Sans contre-projet, même peu consistant, l'initiative court à l'échec. Un camouflet serait interprété par l'Union européenne comme un revirement de l'amorce d'ouverture que nous venons de voter, et elle fragiliserait notre position dans le cadre des accords dont nous avons besoin pour répondre notamment à l'immigration clandestine, au crime organisé, au terrorisme international, ainsi que pour faciliter la libre circulation des services.

A Yalta, les Alliés ont dû faire barrage à l'expansionnisme soviétique. Demain, nous serons vraisemblablement amenés, de concert avec l'Union européenne, à faire front à l'expansionnisme économique et culturel des Etats-Unis. Dès lors, je vous invite instamment, non pas à vous déjuger, mais à faire un pas en direction de celles et ceux qui ont des raisons tout aussi légitimes que vous de soutenir ce contre-projet, non contraignant et dépourvu de toute échéance.

La Suisse vit de l'alchimie entre ses diverses sensibilités. Le Parlement porte dès lors la responsabilité de trouver un chemin raisonnable qui prenne en compte les aspirations légitimes de chaque camp. Le Conseil des Etats a notamment pour mission de préserver les intérêts des minorités, de respecter les différences et d'éviter une nouvelle confrontation populaire. En brimant les auteurs de l'initiative, vous provoquerez également les partisans d'une adhésion par étapes, à long terme. Vous allez diviser à nouveau le pays en refusant un compromis, alors que vous savez que la Suisse n'adhèrera pas aussi longtemps que l'Union européenne n'aura pas réglé sa crise fédéraliste, et qu'en définitive, le peuple aura toujours le dernier mot.

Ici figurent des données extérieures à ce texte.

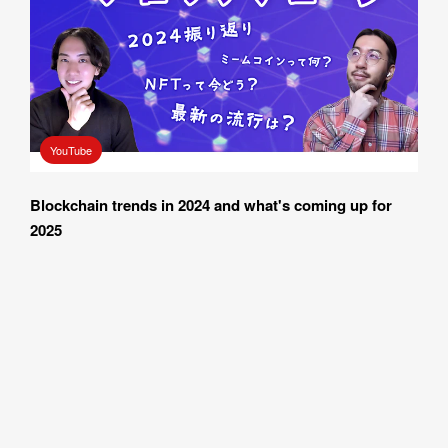
I AGREE WITH THE 
PRIVACY POLICY
YouTube
SUBMIT
Blockchain trends in 2024 and what's coming up for 
2025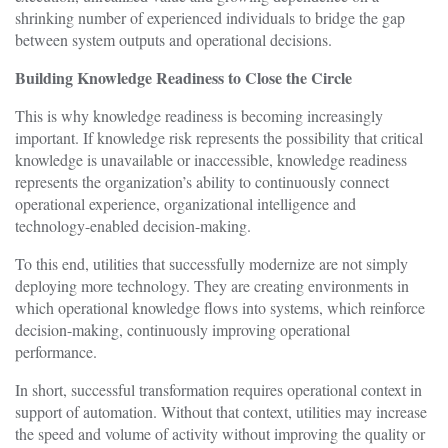
shrinking number of experienced individuals to bridge the gap
between system outputs and operational decisions.
Building Knowledge Readiness to Close the Circle
This is why knowledge readiness is becoming increasingly
important. If knowledge risk represents the possibility that critical
knowledge is unavailable or inaccessible, knowledge readiness
represents the organization’s ability to continuously connect
operational experience, organizational intelligence and
technology-enabled decision-making.
To this end, utilities that successfully modernize are not simply
deploying more technology. They are creating environments in
which operational knowledge flows into systems, which reinforce
decision-making, continuously improving operational
performance.
In short, successful transformation requires operational context in
support of automation. Without that context, utilities may increase
the speed and volume of activity without improving the quality or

Enfin, il n'est pas exclu d'imaginer qu'un des quinze membres puissent être amené à refuser les accords bilatéraux au vu du résultat de notre vote ou sur la base du sort qui sera réservé à l'initiative "Oui à l'Europe!" si elle est votée rapidement.

[PAGE 360] Bien sûr, en bons démocrates, nous nous inclinerons, mais avec amertume, devant la loi du nombre, surtout lorsqu'elle fait la force des faibles. Pour nous, le temps n'est pas aux lamentations, mais à l'action pour convaincre les déçus de l'Europe de ne pas jeter le bébé avec l'eau du bain.

Dès lors, j'en appelle à votre sagesse pour rejoindre un contre-projet "light" conforme à notre culture politique et indispensable à la consolidation de la cohésion nationale.